Was there an earlier civilisation?

“Could an ancient civilisation have arisen to heights similar to our own, yet have traveled a similar road? What would we understand of a world that might have employed fundamentally different – though no less effective – techniques to harness the forces of nature? Would we, or could we, comprehend a world capable of, for example, creating and transmitting energy by means other than a power grid, traveling great distances without internal combustion engines, or making highly complex calculations involving earth science and astronomy without electronic computers?

Do we have the grace to recognise and respect achievements other than our own, or must we take the easy way out and resort to crude stereotyping of our mysterious primitive ancestors, dismissing out of hand anything we don’t immediately understand? Indeed there are some … who would argue that the evidence of a great but forgotten fountainhead of civilisation is overwhelming and needs, at last, to be given its proper role.”

So wrote Douglas Kenyon in his ‘Introduction’ to ‘Forbidden History: Technologies, Extraterrestrial Intervention, and the Suppressed Origins of Civilisation.’

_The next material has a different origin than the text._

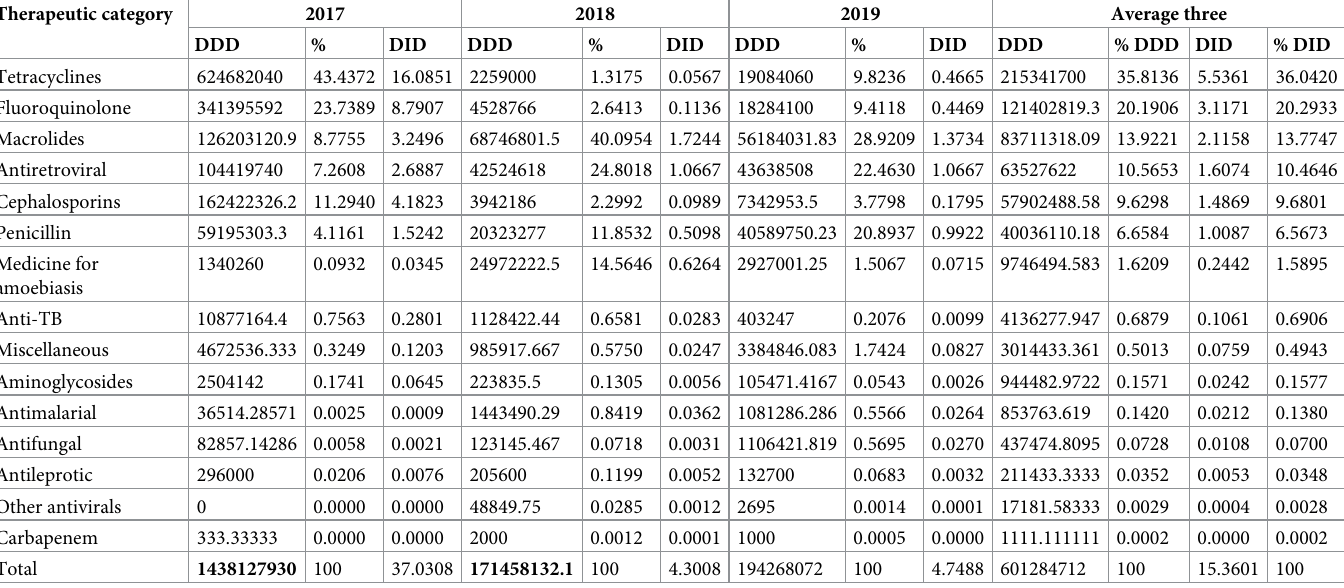
As shown in Table 3, antibacterial for systemic use (J01) comprised the vast majority of AMC each year, accounting for 91.86%, 58.9%, and 74.77% of the consumption in 2017, 2018, and 2019, respectively. Hence, antibacterials for systemic use accounted for an average of 87.03% Table 2. Summary of antimicrobial consumption in defined daily dose by therapeutic category from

In the chapter ‘Exposing a scientific cover-up,’ Kenyon wrote:
“Among scores of … cases cited in Richard Thompson and Michael Cremo’s ‘Forbidden Archeology,’ … it is clear that these … examples are by no means uncommon. Suggesting nothing less than a ‘massive cover-up,’ Cremo and Thompson believe that when it comes to explaining the origins of the human race on Earth, academic science has cooked the books.”

“ In every area of research, from paleontology to anthropology and archaeology, that which is presented to the public as established and irrefutable fact is indeed nothing more, says Cremo ‘than a consensus arrived at by powerful groups of people.’ Is that consensus justified by the evidence? Cremo and Thompson say no.

Carefully citing all available documentation, the authors produce case after case of contradictory research that has been conducted in the last two centuries. The authors describe astonishing discoveries made, and then go on to discuss the controversies that ensued from those discoveries and the suppression of evidence that invariable followed.”

In his ‘Introduction,’ Kenyon also wrote “Recall the Church fathers of the Middle Ages and their refusal, because of what they considered to be Galileo’s incorrect conclusions, to look through his telescope for themselves. Galileo’s notion that the Sun, not Earth, was the center of the solar system was deemed heresy, no matter what the evidence might show to the contrary.”